Le coup de génie de Sergio Marchione, ancien Pdg de Fiat aujourd’hui décédé, a été,en 2009, de mettre la main sur le groupe Chrysler alors en faillite ; ce qui a permis de sauver Fiat, qui allait déjà bien mal, d’une déconfiture inévitable !
Seulement, il est illusoire de croire qu’on peut renouveler tous les dix ans de tels coups car les proies de la taille de Chrysler sont rares ; d’autant plus que la famille Agnelli a une vision purement patrimoniale de la gestion de Fiat dont elle espère toujours tirer un maximum de revenus à travers la réalisation d’opérations de restructurations industrielles. La cession de la pépite Magnetti-Marelli (équipementier auto) est là pour en attester !
D’ailleurs, Fiat avant d’essayer de mettre la main sur Renault, avait essayé de se vendre à General Motors !
PSA, de son côté, souhaiterait, à en croire la presse, revenir sur le marché américain alors qu’il n’a … aucun modèle de voiture qui corresponde au marché américain ! Carlos Tavares, qui connaît les produits qu’il vend et les marchés qu’il prospecte, le sait ; donc ce ne sont que des annonces éditoriales qui ne reposent sur aucun fondement !
Dans ces conditions, PSA qui vient d’avaler avec succès Opel dont la gamme est très proche de celle de PSA, avec des synergies industrielles évidentes, pour un marché purement européen, n’a pas vraiment d’intérêt à engager des négociations avec Fiat ; surtout si c’est pour perdre le contrôle du nouvel ensemble !

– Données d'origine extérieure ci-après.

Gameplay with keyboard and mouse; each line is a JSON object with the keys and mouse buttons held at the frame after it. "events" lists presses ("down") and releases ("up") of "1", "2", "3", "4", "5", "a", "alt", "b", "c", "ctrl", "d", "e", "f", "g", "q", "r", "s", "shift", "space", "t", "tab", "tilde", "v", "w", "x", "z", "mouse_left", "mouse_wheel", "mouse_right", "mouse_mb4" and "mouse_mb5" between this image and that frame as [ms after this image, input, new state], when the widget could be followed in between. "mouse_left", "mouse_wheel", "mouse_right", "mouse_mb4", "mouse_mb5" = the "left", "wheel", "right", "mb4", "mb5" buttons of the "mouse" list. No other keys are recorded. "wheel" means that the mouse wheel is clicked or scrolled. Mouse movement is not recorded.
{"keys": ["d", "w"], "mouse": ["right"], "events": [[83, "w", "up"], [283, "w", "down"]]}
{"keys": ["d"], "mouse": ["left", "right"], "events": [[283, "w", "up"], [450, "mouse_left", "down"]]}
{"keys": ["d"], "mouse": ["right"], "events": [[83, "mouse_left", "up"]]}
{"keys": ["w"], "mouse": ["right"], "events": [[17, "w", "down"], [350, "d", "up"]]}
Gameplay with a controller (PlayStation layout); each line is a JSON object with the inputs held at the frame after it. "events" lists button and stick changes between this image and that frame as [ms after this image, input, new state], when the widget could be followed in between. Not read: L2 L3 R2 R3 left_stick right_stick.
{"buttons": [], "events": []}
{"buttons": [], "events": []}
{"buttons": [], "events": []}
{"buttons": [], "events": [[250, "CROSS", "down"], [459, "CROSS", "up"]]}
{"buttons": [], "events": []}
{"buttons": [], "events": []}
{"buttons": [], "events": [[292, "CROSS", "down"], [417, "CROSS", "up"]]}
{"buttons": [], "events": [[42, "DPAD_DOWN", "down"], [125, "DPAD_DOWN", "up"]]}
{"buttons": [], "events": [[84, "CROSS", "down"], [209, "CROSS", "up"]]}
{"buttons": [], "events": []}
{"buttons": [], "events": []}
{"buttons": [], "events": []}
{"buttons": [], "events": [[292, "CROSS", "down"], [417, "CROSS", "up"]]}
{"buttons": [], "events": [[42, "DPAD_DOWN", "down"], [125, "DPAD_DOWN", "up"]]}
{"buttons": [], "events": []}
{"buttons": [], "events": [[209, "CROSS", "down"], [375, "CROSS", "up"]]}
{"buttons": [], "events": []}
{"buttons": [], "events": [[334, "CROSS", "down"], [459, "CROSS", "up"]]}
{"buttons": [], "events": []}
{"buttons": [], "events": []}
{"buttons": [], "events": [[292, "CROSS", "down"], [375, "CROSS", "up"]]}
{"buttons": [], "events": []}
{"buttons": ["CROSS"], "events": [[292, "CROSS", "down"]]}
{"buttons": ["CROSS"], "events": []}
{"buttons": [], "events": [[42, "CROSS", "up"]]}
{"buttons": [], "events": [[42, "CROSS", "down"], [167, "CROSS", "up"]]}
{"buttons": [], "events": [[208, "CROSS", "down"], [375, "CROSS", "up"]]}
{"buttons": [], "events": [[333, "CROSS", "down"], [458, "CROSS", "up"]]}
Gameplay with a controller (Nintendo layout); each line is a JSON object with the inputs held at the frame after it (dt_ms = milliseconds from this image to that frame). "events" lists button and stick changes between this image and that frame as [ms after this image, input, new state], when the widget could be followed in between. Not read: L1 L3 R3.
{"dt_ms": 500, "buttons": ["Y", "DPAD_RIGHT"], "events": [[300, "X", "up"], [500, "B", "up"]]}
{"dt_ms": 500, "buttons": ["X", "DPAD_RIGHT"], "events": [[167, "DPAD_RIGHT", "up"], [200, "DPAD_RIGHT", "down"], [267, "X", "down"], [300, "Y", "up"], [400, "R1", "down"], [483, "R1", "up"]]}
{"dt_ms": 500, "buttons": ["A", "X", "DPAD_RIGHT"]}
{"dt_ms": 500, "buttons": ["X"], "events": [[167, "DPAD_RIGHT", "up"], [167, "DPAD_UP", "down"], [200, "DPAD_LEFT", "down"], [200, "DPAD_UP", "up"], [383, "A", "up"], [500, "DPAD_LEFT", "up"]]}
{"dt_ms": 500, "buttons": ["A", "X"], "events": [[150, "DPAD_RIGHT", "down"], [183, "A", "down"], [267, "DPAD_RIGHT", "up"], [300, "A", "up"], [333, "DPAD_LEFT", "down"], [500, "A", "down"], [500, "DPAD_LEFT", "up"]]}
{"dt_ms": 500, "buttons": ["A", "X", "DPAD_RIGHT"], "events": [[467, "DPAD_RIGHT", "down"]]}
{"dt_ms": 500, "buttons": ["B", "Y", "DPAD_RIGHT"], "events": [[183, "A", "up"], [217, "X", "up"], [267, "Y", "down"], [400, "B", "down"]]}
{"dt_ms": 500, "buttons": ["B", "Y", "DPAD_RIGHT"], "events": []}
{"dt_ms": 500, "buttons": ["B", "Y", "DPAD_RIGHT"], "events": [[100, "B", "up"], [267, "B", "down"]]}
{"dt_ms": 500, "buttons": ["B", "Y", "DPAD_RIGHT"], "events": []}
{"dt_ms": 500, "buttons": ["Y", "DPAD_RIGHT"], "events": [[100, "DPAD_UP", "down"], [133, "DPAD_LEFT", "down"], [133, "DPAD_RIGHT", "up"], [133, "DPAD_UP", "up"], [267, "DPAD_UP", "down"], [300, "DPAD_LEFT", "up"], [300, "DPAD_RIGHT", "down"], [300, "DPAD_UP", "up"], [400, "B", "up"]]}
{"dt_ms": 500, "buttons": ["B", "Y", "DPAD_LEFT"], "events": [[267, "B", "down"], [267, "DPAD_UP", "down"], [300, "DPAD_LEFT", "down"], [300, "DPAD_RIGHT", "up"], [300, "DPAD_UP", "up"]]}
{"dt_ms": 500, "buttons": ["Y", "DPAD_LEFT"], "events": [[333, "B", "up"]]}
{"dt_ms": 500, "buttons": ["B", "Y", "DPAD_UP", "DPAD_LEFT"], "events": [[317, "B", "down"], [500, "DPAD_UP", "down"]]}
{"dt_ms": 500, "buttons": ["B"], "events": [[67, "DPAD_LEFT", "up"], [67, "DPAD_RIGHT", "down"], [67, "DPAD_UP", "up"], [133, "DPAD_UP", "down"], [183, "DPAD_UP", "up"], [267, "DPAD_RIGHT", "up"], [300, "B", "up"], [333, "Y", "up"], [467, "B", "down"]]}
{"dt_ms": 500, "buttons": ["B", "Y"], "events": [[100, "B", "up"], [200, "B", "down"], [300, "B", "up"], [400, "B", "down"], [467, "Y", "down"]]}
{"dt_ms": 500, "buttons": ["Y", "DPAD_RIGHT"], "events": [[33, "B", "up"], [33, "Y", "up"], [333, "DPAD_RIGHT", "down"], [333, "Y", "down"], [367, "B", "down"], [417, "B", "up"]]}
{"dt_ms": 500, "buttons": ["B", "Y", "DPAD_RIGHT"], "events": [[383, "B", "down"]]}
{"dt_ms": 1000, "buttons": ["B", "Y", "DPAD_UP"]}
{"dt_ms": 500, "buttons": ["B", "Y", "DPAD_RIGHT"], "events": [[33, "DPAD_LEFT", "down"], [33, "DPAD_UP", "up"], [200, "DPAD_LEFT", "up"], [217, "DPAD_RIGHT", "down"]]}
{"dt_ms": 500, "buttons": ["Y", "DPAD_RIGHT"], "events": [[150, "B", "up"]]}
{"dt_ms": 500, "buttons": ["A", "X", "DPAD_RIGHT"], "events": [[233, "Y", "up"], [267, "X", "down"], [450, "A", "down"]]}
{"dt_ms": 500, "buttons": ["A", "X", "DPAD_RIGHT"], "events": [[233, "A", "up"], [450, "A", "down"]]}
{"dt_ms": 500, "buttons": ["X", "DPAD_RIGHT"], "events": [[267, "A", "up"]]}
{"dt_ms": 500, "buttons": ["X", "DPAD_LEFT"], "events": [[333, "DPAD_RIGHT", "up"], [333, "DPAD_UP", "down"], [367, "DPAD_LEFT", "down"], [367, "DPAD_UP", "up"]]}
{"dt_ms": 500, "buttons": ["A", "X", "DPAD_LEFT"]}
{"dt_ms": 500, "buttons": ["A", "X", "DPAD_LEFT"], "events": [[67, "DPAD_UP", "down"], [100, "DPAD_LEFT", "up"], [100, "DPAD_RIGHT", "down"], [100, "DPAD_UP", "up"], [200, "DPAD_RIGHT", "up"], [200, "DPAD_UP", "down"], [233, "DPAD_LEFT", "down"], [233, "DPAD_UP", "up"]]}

Le risque industriel et financier pour PSA, qui a quand même frisé la faillite il y a quelques années et qui doit aussi gérer le problème du Brexit pour ses usines britanniques (Vauxhall), est considérable ; surtout que l’horizon de l’industrie automobile n’est plus au beau fixe compte tenu des nouvelles normes environnementales !
En outre, son actionnaire chinois (Dong Feng) souhaite se retirer du capital de PSA et l’activité de PSA en Chine est en train de péricliter !
Cela signifie que le marché mondial de l’automobile, du fait des nouvelles normes en matière de pollution et de voitures électriques, n’est plus à l’augmentation des volumes mais plutôt à la tentative (pas évidente) de consolider les situations acquises.
Cela signifie aussi que cette évolution technologique contrainte ne va pas se faire sans casse et qu’il va probablement y avoir des dégâts industriels considérables avec la disparition de constructeurs automobiles ; et Fiat est en tête de liste (après Rover, Saab).
La meilleure stratégie de PSA serait donc d’attendre et de voir surtout que l’on sait que plusieurs groupes industriels sont à l’affût et n’attendent en fait que la déconfiture de Fiat pour mettre la main sur les quelques pépites du groupe présentant un réel intérêt !
Il n’y a donc aucune raison que PSA ne fasse pas de même et il n’y a aucune urgence à se précipiter dans un montage financier et industriel risqué au terme duquel la famille Agnelli deviendrait le principal actionnaire du nouvel ensemble. La perte de contrôle capitalistique de PSA signifierait la perte de controle industrielle !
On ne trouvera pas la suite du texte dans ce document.